(CNN)In September 2017, Maria Torres was hunkered down in one room of her grandmother's house with 10 other family members.
Hurricane Maria had hammered her native Puerto Rico. The strongest storm to hit the island in 85 years, it left a trail of death and destruction.
"It was really bad," Torres explains to CNN. "We didn't have power, everything was down."
Fast forward 12 months and her circumstances could scarcely be more different.
She's become the first Puerto Rican golfer to earn full-time status on the LPGA Tour and, on Friday, shot a two-under-par round of 69 to share the halfway lead in the Evian Championship -- the final major of the golf season.
Torres is eight under heading into the weekend, but the career of this bubbly, likeable 23-year-old almost didn't get off the ground.
With Puerto Rico ravaged, Torres was struggling to practice ahead the LPGA Tour qualifying series -- known as Q-School.
Fortunately, Torres was able to travel to the US for the second stage of the process, narrowly progressing before eventually earning her card.
Back home, the country endured months of power outages because of damage to the electrical grid.
"Like, 10 people and we're staying in a room because we had a generator," Torres recalls.
"It was kind of the experience of washing your clothes with your hands, I have to give credit to my aunts, they really helped a lot."
Even after joining the LPGA Tour, it wasn't all plain sailing.
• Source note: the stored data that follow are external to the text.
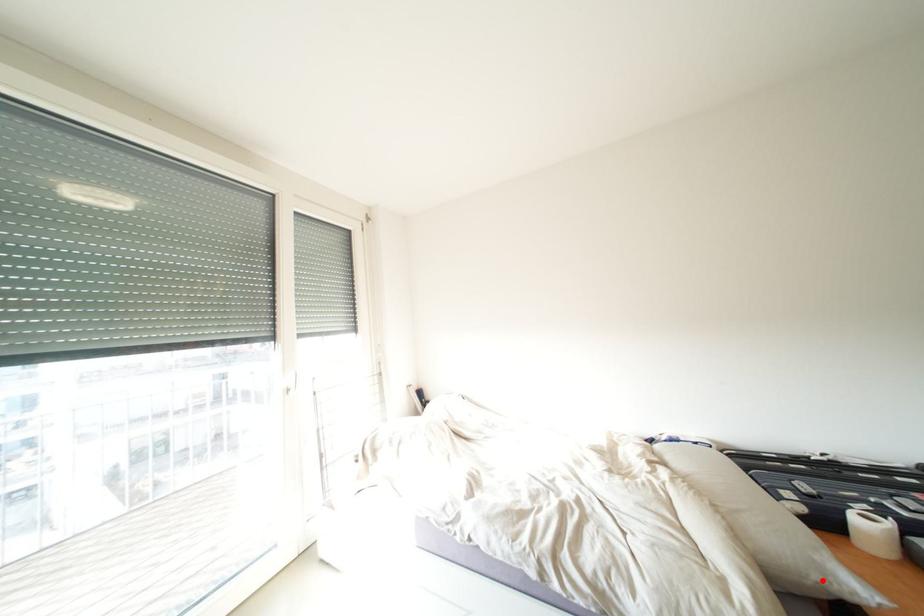
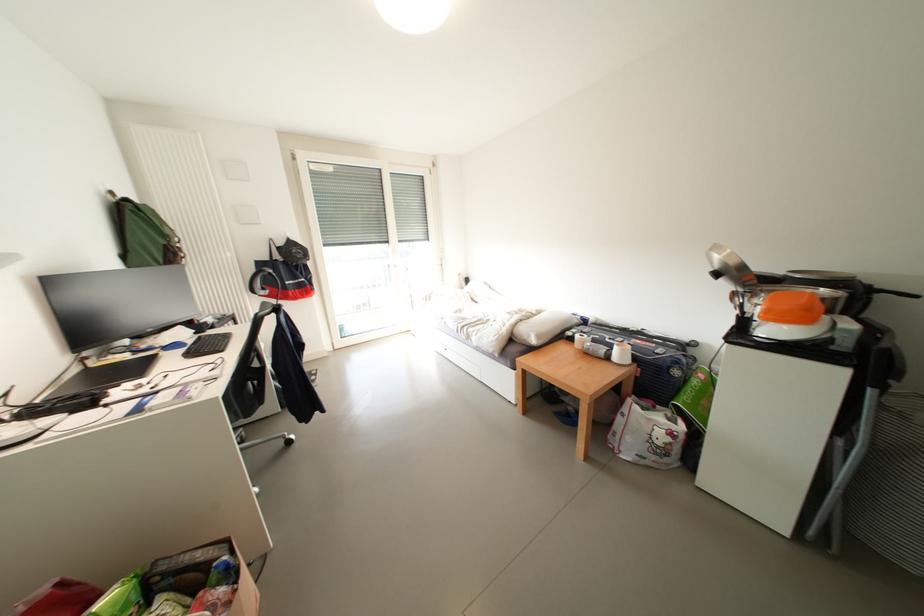
Question: I am providing you with two images of the same scene from different viewpoints. A red point is marked on the first image. Can you still see the location of the red point in image 2?

Choices:
 (A) Yes
 (B) No

Answer: (A)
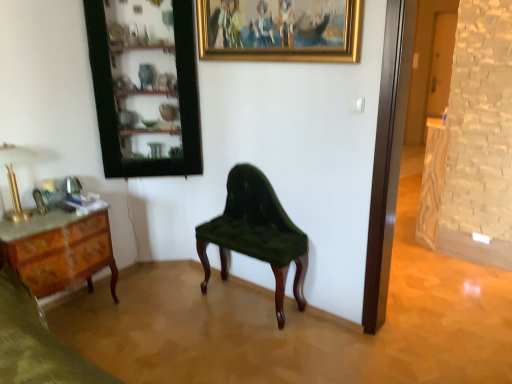
Question: Is marble top wood desk at left located outside wooden cabinet at upper left?

Choices:
 (A) no
 (B) yes

Answer: (B)

Question: From a real-world perspective, is marble top wood desk at left located beneath wooden cabinet at upper left?

Choices:
 (A) no
 (B) yes

Answer: (B)

Question: From the image's perspective, would you say marble top wood desk at left is shown under wooden cabinet at upper left?

Choices:
 (A) yes
 (B) no

Answer: (A)

Question: Considering the relative sizes of marble top wood desk at left and wooden cabinet at upper left in the image provided, is marble top wood desk at left thinner than wooden cabinet at upper left?

Choices:
 (A) no
 (B) yes

Answer: (A)

Question: Is marble top wood desk at left surrounding wooden cabinet at upper left?

Choices:
 (A) yes
 (B) no

Answer: (B)

Question: Does marble top wood desk at left appear on the left side of wooden cabinet at upper left?

Choices:
 (A) no
 (B) yes

Answer: (B)

Question: Considering the relative sizes of wooden cabinet at upper left and gold polished metal lamp at left in the image provided, is wooden cabinet at upper left thinner than gold polished metal lamp at left?

Choices:
 (A) yes
 (B) no

Answer: (B)

Question: Is wooden cabinet at upper left to the right of gold polished metal lamp at left from the viewer's perspective?

Choices:
 (A) yes
 (B) no

Answer: (A)

Question: Is wooden cabinet at upper left directly adjacent to gold polished metal lamp at left?

Choices:
 (A) no
 (B) yes

Answer: (A)

Question: Does wooden cabinet at upper left have a greater width compared to gold polished metal lamp at left?

Choices:
 (A) yes
 (B) no

Answer: (A)

Question: Is wooden cabinet at upper left bigger than gold polished metal lamp at left?

Choices:
 (A) yes
 (B) no

Answer: (A)

Question: Is wooden cabinet at upper left not near gold polished metal lamp at left?

Choices:
 (A) no
 (B) yes

Answer: (A)

Question: From a real-world perspective, does velvet green chair at center stand above wooden cabinet at upper left?

Choices:
 (A) no
 (B) yes

Answer: (A)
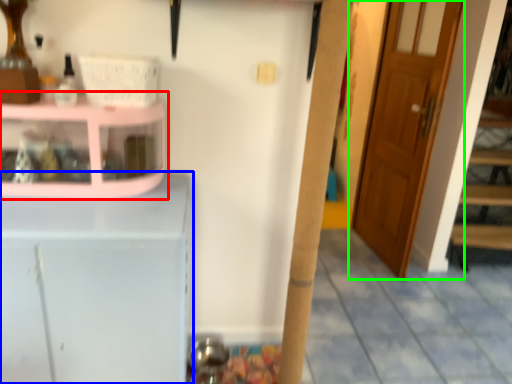
Question: Which object is positioned closest to shelf (highlighted by a red box)? Select from cabinetry (highlighted by a blue box) and door (highlighted by a green box).

Choices:
 (A) cabinetry
 (B) door

Answer: (A)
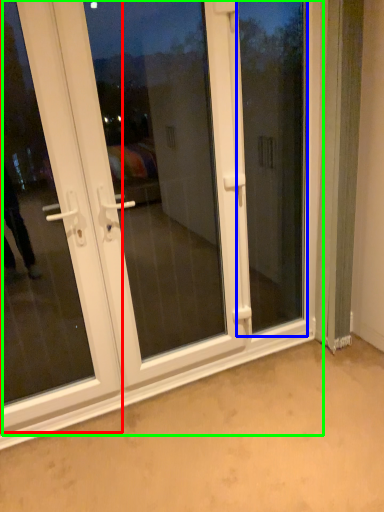
Question: Which object is the closest to the door (highlighted by a red box)? Choose among these: window screen (highlighted by a blue box) or door (highlighted by a green box).

Choices:
 (A) window screen
 (B) door

Answer: (B)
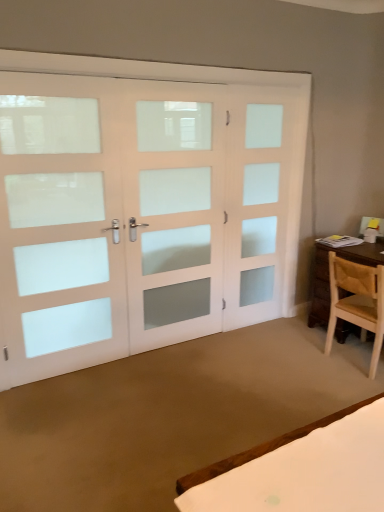
Question: Should I look upward or downward to see light brown wooden chair at right?

Choices:
 (A) up
 (B) down

Answer: (B)

Question: From a real-world perspective, is white frosted glass door at center, placed as the second screen door when sorted from left to right, over light brown wooden chair at right?

Choices:
 (A) no
 (B) yes

Answer: (B)

Question: Is white frosted glass door at center, placed as the second screen door when sorted from left to right, at the right side of light brown wooden chair at right?

Choices:
 (A) yes
 (B) no

Answer: (B)

Question: Considering the relative sizes of white frosted glass door at center, which ranks as the 2th screen door in right-to-left order, and light brown wooden chair at right in the image provided, is white frosted glass door at center, which ranks as the 2th screen door in right-to-left order, thinner than light brown wooden chair at right?

Choices:
 (A) yes
 (B) no

Answer: (A)

Question: Considering the relative sizes of white frosted glass door at center, which ranks as the 2th screen door in right-to-left order, and light brown wooden chair at right in the image provided, is white frosted glass door at center, which ranks as the 2th screen door in right-to-left order, taller than light brown wooden chair at right?

Choices:
 (A) no
 (B) yes

Answer: (B)

Question: Does white frosted glass door at center, which ranks as the 2th screen door in right-to-left order, turn towards light brown wooden chair at right?

Choices:
 (A) yes
 (B) no

Answer: (B)

Question: Is white frosted glass door at center, placed as the second screen door when sorted from left to right, directly adjacent to light brown wooden chair at right?

Choices:
 (A) yes
 (B) no

Answer: (B)

Question: From the image's perspective, is light brown wooden chair at right on white frosted glass door at left, positioned as the third screen door in right-to-left order?

Choices:
 (A) yes
 (B) no

Answer: (B)

Question: Is white frosted glass door at left, the first screen door from the left, completely or partially inside light brown wooden chair at right?

Choices:
 (A) no
 (B) yes

Answer: (A)

Question: Can you confirm if light brown wooden chair at right is thinner than white frosted glass door at left, the first screen door from the left?

Choices:
 (A) yes
 (B) no

Answer: (B)

Question: Is light brown wooden chair at right aimed at white frosted glass door at left, positioned as the third screen door in right-to-left order?

Choices:
 (A) no
 (B) yes

Answer: (A)

Question: From a real-world perspective, is light brown wooden chair at right physically below white frosted glass door at left, the first screen door from the left?

Choices:
 (A) no
 (B) yes

Answer: (B)

Question: Is light brown wooden chair at right not within white frosted glass door at left, positioned as the third screen door in right-to-left order?

Choices:
 (A) yes
 (B) no

Answer: (A)

Question: Is white frosted glass door at center, which ranks as the 2th screen door in right-to-left order, inside white frosted glass door at left, positioned as the third screen door in right-to-left order?

Choices:
 (A) no
 (B) yes

Answer: (A)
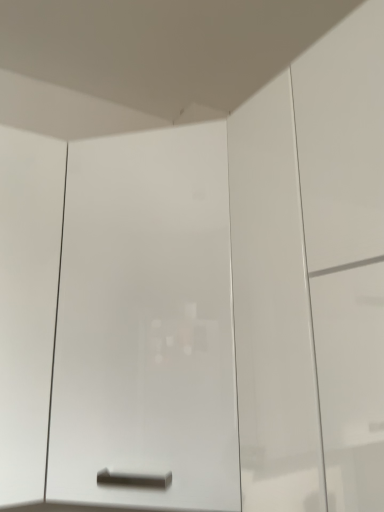
Where is `transparent glossy glass door at center`? transparent glossy glass door at center is located at coordinates (146, 322).

Describe the element at coordinates (146, 322) in the screenshot. Image resolution: width=384 pixels, height=512 pixels. I see `transparent glossy glass door at center` at that location.

What is the approximate height of transparent glossy glass door at center?

31.54 inches.

Locate an element on the screen. Image resolution: width=384 pixels, height=512 pixels. transparent glossy glass door at center is located at coordinates (146, 322).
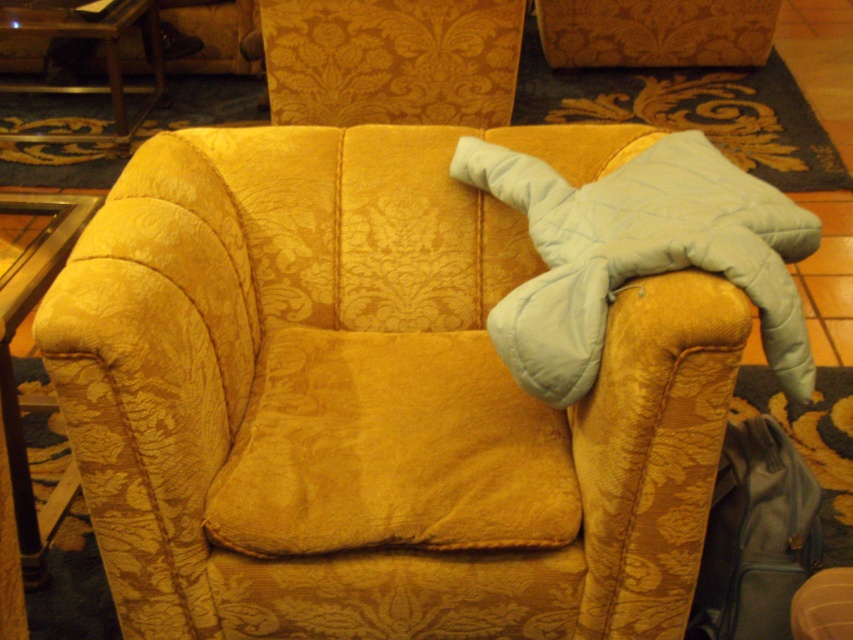
Question: Estimate the real-world distances between objects in this image. Which object is farther from the velvet gold couch at center?

Choices:
 (A) leather suitcase at lower right
 (B) velvet yellow pillow at center
 (C) light blue quilted blanket at upper right

Answer: (A)

Question: Does light blue quilted blanket at upper right have a larger size compared to leather suitcase at lower right?

Choices:
 (A) no
 (B) yes

Answer: (B)

Question: Which point is closer to the camera taking this photo?

Choices:
 (A) (480, 371)
 (B) (703, 140)

Answer: (B)

Question: Which point is closer to the camera taking this photo?

Choices:
 (A) (485, 586)
 (B) (556, 355)
 (C) (408, 515)
 (D) (729, 616)

Answer: (B)

Question: Where is velvet gold couch at center located in relation to light blue quilted blanket at upper right in the image?

Choices:
 (A) below
 (B) above

Answer: (A)

Question: Can you confirm if velvet yellow pillow at center is smaller than leather suitcase at lower right?

Choices:
 (A) yes
 (B) no

Answer: (B)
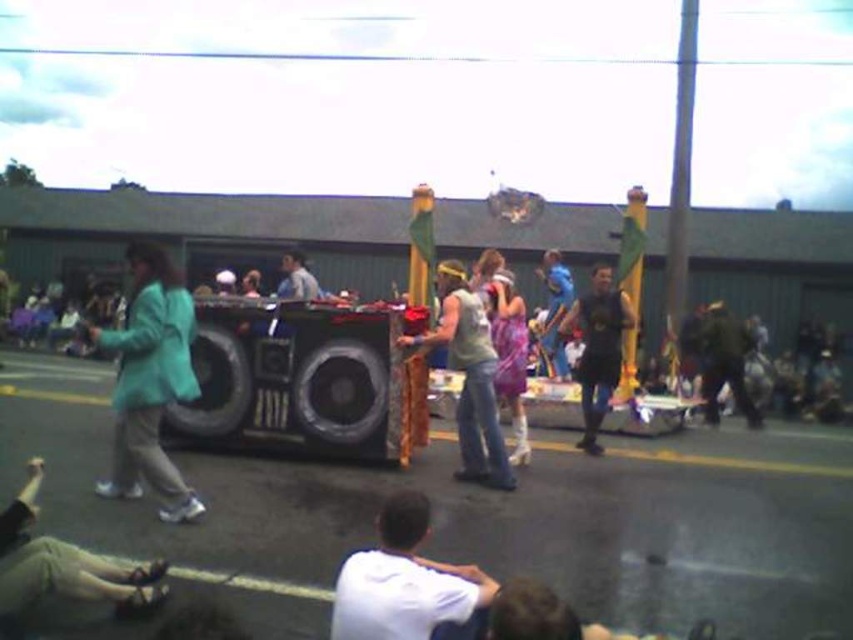
Which is behind, point (450, 328) or point (317, 289)?

The point (317, 289) is behind.

Does matte gold fabric at center appear under light blue shirt at center?

Indeed, matte gold fabric at center is positioned under light blue shirt at center.

Locate an element on the screen. Image resolution: width=853 pixels, height=640 pixels. matte gold fabric at center is located at coordinates (469, 378).

Does shiny black speaker at center have a lesser width compared to dark green fabric jacket at right?

No, shiny black speaker at center is not thinner than dark green fabric jacket at right.

Between shiny black speaker at center and dark green fabric jacket at right, which one appears on the right side from the viewer's perspective?

Positioned to the right is dark green fabric jacket at right.

Measure the distance between shiny black speaker at center and camera.

shiny black speaker at center is 6.20 meters away from camera.

Image resolution: width=853 pixels, height=640 pixels. What are the coordinates of `shiny black speaker at center` in the screenshot? It's located at (296, 378).

How much distance is there between matte gold fabric at center and dark green fabric jacket at right?

18.10 feet

Is matte gold fabric at center below dark green fabric jacket at right?

No, matte gold fabric at center is not below dark green fabric jacket at right.

Image resolution: width=853 pixels, height=640 pixels. Describe the element at coordinates (469, 378) in the screenshot. I see `matte gold fabric at center` at that location.

Identify the location of matte gold fabric at center. (469, 378).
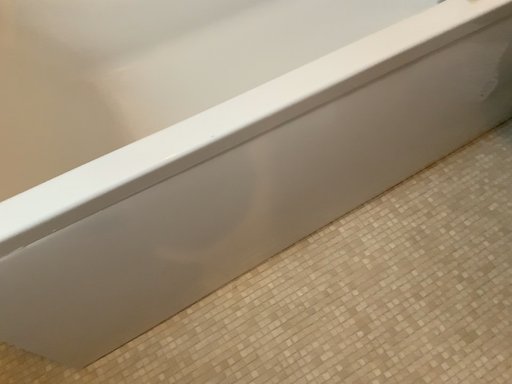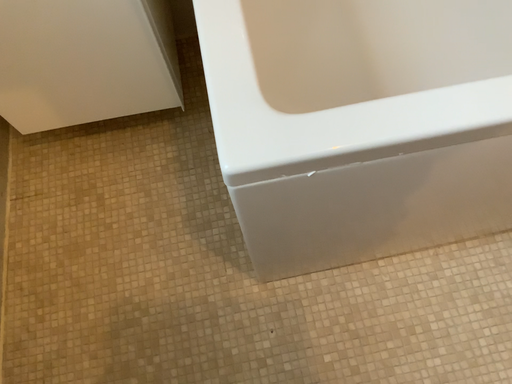
Question: Which way did the camera rotate in the video?

Choices:
 (A) rotated left
 (B) rotated right

Answer: (A)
Ahead of the Evian Championship, Torres had missed the cut at nine of the previous 12 tournaments, and she's registered just two top-10 finishes during her debut year.
But, on the shores of Lake Geneva, it's all fallen into place. An eagle was the highlight of a blockbuster day one, while four birdies Friday took her to the top of the leaderboard.
Not that Torres is allowing herself to think of the winner's check of $577,500 just yet.
"I don't want to go ahead, I just want to keep playing," she says, although she cracks a huge smile before admitting, "it would be awesome."
"I'm just looking for opportunities and just playing golf, that's the only thing I can control."
A victory for Torres could also raise morale for a country that is still rebuilding.
And she is playing her part in those recovery efforts, hosting a pro-am alongside fellow pro Rafael Campos which raised $600,000 for local charities.
"It was awesome, just seeing a couple of golfers getting together to help us rebuild out country," she added. "It's amazing. We're fortunate to have friends who want to help us."